Sheltering Strangers
Phobias are irrational fears, fears
that are unreasonable but have become so strongly embedded that they
precipitate acting-out or avoidance behaviour as if the feared danger
were real. Flight phobics, for instance, will stay at home, avoid
traveling to see a family member overseas even though air travel is
statistically far safer than auto travel. A young Canadian man will
walk into a mosque and shoot 18 people, 6 of whom will die. Many
Christians are somewhat fearful about admitting refugees to our
country and communities, but if that fear should escalate to “acts
of harassment or violence,” according to Elghawaby, the word
Islamophobia would apply.
A
motion in the Canadian parliament to study and propose deterrents to
Islamophobia and any
other discrimination based on religion drew considerable debate; some
opposition members felt that the motion shouldn’t use the word
Islamophobia, but
should address all discrimination based on religion equally.
Civil
war, violent insurgencies and hunger have resulted in massive
migrations of people recently; the resulting chaos has predictably
raised apprehension and even Islamophobia in the Western World. A
dilemma has arisen for many Christians: knowing that the gospel
strongly urges kindness and hospitality to strangers, a reluctance to
do so in this case requires that actions or inactions that neither
support nor encourage such hospitality have to be rationalized. Call
it cognitive dissonance,
as a psychologist would, but a refusal to be hospitable when
motivated by fear or phobia has to include an admission that in
this case, our role as servants
of Christ in a shattered world will be set aside for
not-in-my-backyard reasons.
Some
have implied to me that the fact
that Islam is a false religion—not
to mention dangerous—is
relevant in this case. Come on. Every
religion except yours and mine
is false, otherwise why would we cling to ours and reject others?
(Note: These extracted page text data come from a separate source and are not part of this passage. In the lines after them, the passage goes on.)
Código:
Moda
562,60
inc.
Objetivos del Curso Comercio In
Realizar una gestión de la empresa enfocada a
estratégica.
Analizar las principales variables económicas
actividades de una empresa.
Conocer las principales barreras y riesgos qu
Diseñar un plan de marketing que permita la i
Duh. The Mennonite refugees who flooded into the prairies in the
1870s, the 1890s and the 1920s were exceedingly threatening to the
existing citizenry. These German-speakers wanted to settle in
homogenous blocks (ghettos?), wanted to run their own schools and had
negotiated a guarantee that if Canada were ever at war, they wouldn’t
be called upon to help defend it. And they clung tenaciously to
customs and language in a country where English and French were the
established linguas franca.
Why are we letting these people in??
A rethinking in the
Christian Church about what the separation of church and state
means in light of the gospel today is way overdue. If we say that we
serve a higher master than kings and governments, that we inhabit a
kingdom founded by Christ, how can we then revert to patriotism and
xenophobia when our nation state is reported to be threatened? How
can we so easily forget that boundaries and borders are all
artificially drawn and that all of humanities’ home for the
duration of their lives is planet earth, much more-relevantly than
are Canada, USA, Venezuela, New Zealand, Yemen or Turkestan? Unless,
of course, we adopt the “God Bless America” or the “Make
America Great Again” or the “God keep our land, glorious and
free” or “Deutschland Über
Alles” mentalities as our own.
It’s where many
Christians in the West have gone wildly astray, turning themselves
from Christians-residing-in-America, for instance, into
Americans-attending-church. In that scenario, greatness of
country is easily equated with God’s favour; a heresy of
such proportions that even the election of a narcissistic demagogue
who promises to make the country great again is applauded in
churches.
Ideally, our
discussions around the refugee crisis should also tackle more
fundamental matters, like the causes of refugee crises, for
starters. The saddest part of all this is not that we’re hesitant
and afraid about being generous to refugees, the saddest part is that
there are people out there who are forcing others to flee their homes
in search of safety. Through unfair trade practices, interference in
others’ affairs, profiteering supported by military might, colonial
subjugation and exploitation, etc., we have built the conditions for
hatred and despair brick by brick.
And then profited
doubly by selling arms to the belligerents we’ve created. It’s a
scenario that’s been replayed time and again in human history.
Sheltering refugees
is clearly a Christian’s and any humanistic movement’s privilege
and duty. To do so without exerting what influence we can against
the reasons for the desperate migrations seems a little like repeatedly putting out pails to catch drips instead of fixing the leak in the roof. It gives the idea of “wrestling against principalities and
powers” a whole new ring. (Ephesians 6:12)
“In Him the distinctions
between Jew and Gentile, slave and free man, male and female,
disappear; you are all one in Christ Jesus. (Galatians
3:28, Weymouth New Testament)
"At
the root of all war is fear." Thomas
Merton
"Every
war is against the world and every war against the world is lost."